* **Document excerpt**
= Beginning of Section =
Law professor James Morton minimises the impact of the law and suggests that the it might actually fall within Constitutional wiggle room and apparently isn't as bad as it looks.
It's probably constitutional as a small infringement on rights for legitimate goal -- the Supreme Court has ruled protection of foreign officials is a valid public goal. (It may be questionable in terms of federalism -- it's probably better as a federal law). Regardless, I suspect any charges will be withdrawn before trial (and after the Summit) so a challenge to the regulation would be moot.Well, fair enough I suppose regarding the legality. But I think he Morton misses the large problem, which Law is Cool blogger Lawrence Griden seems to get:
My only concern would be an expansion of the use of the PWPA to allow warrantless searches more widely. In theory if it works once it'll work again ... . (But I don't see it being used widely and if it was it would be struck as unconstitutional -- it only works because it's brief and for a special event).
...the Ontario cabinet quietly designated a 5-meter radius around the G20 security area as a “public work” without really telling anyone.However, I think there's more to be said. As I read it, a provincial cabinet has found a means - through Order-in-Council - of temporarily modifying that law to give police expanded powers akin to those that might provided under the federal Emergencies Act, but in complete secrecy, and time limited in such a way as to neuter any sort of organised legal challenge. All done at the request of a police chief. Without public debate.
The regulation authorizing these powers in relation to the G20 zone was filed on June 14, 2010 and went into force a week later. But to my knowledge, the government made no announcement of the regulation. Worse yet, it has not been published in the Ontario Gazette (it will only be published in July, after it is no longer in force). Since the regulation is not yet part of Ontario’s consolidated law, the only way to access the regulation is to look it up in the “source law” section of the e-Laws website here.
For all practical purposes, this is a “secret law,” because of the failure of the government to publicize it.
This law authorizes extraordinary police powers, and it significantly derogates from our ordinary civil rights. There is a real risk of people being arrested and charged when exercising the same rights to refuse to answer questions and submit to searches that apply everywhere else. In my opinion, the government should have been more forthcoming about the law to minimize that risk.
= End of Section =
* **Provided information**
= Beginning of Section =
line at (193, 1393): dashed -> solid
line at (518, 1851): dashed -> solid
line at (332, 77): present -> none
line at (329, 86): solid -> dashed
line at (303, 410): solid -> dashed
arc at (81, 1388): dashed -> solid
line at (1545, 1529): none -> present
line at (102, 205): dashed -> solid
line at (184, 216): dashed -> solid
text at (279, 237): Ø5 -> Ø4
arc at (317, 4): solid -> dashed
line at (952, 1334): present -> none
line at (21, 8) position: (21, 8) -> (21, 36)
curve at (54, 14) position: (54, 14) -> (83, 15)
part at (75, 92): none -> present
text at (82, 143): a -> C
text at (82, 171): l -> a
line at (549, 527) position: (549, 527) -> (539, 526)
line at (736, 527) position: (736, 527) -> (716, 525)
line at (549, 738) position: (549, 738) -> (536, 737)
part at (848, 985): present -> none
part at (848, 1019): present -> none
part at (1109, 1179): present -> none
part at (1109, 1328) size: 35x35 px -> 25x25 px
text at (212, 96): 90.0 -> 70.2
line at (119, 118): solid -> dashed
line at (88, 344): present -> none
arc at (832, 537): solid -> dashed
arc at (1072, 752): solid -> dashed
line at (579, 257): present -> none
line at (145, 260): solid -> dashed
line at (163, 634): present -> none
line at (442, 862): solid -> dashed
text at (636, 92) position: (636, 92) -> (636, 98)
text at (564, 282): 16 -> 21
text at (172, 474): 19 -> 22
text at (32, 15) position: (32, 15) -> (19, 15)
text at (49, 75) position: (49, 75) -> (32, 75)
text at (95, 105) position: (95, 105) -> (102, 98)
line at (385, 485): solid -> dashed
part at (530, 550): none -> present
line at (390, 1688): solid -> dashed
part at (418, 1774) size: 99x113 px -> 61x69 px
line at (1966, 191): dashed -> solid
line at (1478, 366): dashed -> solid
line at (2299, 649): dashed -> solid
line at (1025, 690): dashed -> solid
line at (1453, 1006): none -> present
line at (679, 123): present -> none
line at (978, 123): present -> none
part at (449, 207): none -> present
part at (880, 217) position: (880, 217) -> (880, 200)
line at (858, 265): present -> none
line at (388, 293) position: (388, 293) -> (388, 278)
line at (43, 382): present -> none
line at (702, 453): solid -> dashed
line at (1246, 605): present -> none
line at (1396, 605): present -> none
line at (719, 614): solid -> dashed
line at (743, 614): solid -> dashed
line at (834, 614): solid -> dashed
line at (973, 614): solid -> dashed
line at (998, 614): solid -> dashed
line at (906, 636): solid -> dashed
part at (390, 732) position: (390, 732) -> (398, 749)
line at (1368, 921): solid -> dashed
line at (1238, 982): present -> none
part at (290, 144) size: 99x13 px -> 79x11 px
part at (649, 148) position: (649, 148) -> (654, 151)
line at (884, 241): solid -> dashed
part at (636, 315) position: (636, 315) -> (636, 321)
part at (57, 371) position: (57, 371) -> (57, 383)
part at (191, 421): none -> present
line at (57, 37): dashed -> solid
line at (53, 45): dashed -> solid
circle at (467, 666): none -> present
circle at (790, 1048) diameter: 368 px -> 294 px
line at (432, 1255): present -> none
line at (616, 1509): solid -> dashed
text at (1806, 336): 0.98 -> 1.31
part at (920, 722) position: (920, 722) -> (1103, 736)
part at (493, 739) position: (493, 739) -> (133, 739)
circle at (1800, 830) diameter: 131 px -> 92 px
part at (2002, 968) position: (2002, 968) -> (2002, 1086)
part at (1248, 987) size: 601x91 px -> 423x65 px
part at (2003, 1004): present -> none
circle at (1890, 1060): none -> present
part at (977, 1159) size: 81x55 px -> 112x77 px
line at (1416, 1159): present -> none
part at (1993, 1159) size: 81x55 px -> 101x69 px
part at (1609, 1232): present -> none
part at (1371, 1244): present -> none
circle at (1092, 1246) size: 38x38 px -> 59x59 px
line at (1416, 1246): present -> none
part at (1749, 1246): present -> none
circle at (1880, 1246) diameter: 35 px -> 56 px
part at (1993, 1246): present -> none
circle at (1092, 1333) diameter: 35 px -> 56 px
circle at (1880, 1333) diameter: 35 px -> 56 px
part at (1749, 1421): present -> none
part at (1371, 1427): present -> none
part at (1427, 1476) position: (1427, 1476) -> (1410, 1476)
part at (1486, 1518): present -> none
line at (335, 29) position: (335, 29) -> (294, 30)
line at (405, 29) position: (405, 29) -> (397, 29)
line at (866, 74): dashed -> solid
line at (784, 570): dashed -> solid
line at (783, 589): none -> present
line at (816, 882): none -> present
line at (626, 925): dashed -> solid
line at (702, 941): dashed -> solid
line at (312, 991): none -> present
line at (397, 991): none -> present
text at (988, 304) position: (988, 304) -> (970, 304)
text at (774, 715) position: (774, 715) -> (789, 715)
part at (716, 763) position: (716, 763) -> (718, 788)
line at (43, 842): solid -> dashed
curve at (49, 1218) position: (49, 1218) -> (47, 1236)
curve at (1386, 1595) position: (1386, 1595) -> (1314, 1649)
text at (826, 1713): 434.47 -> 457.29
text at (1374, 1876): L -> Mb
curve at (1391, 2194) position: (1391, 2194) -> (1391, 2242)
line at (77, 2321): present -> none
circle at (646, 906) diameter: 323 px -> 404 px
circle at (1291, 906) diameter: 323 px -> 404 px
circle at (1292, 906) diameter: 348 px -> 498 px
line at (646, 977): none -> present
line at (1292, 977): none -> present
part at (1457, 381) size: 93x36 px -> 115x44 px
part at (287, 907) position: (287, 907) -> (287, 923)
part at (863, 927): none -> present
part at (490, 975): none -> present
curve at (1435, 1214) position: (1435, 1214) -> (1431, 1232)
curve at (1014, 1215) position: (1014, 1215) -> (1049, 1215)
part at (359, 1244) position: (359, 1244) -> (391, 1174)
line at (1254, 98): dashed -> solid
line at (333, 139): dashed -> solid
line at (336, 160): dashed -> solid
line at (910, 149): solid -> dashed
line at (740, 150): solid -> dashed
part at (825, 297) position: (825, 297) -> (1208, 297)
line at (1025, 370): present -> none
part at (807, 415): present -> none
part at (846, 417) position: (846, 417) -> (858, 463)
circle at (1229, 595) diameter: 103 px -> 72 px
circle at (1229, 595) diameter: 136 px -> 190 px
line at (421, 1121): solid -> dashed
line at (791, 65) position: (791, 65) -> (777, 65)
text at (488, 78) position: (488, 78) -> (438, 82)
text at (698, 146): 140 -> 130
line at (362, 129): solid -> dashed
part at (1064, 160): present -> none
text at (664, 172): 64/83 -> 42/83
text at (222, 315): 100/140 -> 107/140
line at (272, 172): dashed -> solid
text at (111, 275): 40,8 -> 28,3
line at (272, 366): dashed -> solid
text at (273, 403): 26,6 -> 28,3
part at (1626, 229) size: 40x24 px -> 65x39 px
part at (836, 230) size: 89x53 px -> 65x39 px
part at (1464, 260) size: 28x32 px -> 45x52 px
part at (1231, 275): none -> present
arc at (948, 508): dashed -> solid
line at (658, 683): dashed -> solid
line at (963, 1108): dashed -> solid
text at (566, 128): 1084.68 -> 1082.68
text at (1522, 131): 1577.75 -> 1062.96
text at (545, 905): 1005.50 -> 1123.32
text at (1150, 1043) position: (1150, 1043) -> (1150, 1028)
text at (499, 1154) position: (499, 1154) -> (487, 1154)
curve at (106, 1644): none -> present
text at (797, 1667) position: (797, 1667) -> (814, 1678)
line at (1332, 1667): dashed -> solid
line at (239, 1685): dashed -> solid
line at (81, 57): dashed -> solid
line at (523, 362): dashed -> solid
= End of Section =
* **Exercise instructions**
a) In the post on the G20 security regulation, copy the passage from "The regulation authorizing" up to and including "to publicize it.".
b) Using the post on the G20 security regulation, decide whether each statement agrees with it. Answer yes or no, and quote the words that settle it. (i) The regulation was filed on June 14, 2010. (ii) The regulation appeared in the Ontario Gazette before it came into force. (iii) The area designated as a public work was a 5-meter radius around the G20 security area.
The items above come from a different source than the post on the G20 security regulation.

* **Solved tasks**
a)
The regulation authorizing these powers in relation to the G20 zone was filed on June 14, 2010 and went into force a week later. But to my knowledge, the government made no announcement of the regulation. Worse yet, it has not been published in the Ontario Gazette (it will only be published in July, after it is no longer in force). Since the regulation is not yet part of Ontario’s consolidated law, the only way to access the regulation is to look it up in the “source law” section of the e-Laws website here.
For all practical purposes, this is a “secret law,” because of the failure of the government to publicize it.

b)
(i) Yes: "The regulation authorizing these powers in relation to the G20 zone was filed on June 14, 2010"
(ii) No: "it has not been published in the Ontario Gazette (it will only be published in July, after it is no longer in force)"
(iii) Yes: "designated a 5-meter radius around the G20 security area as a “public work”"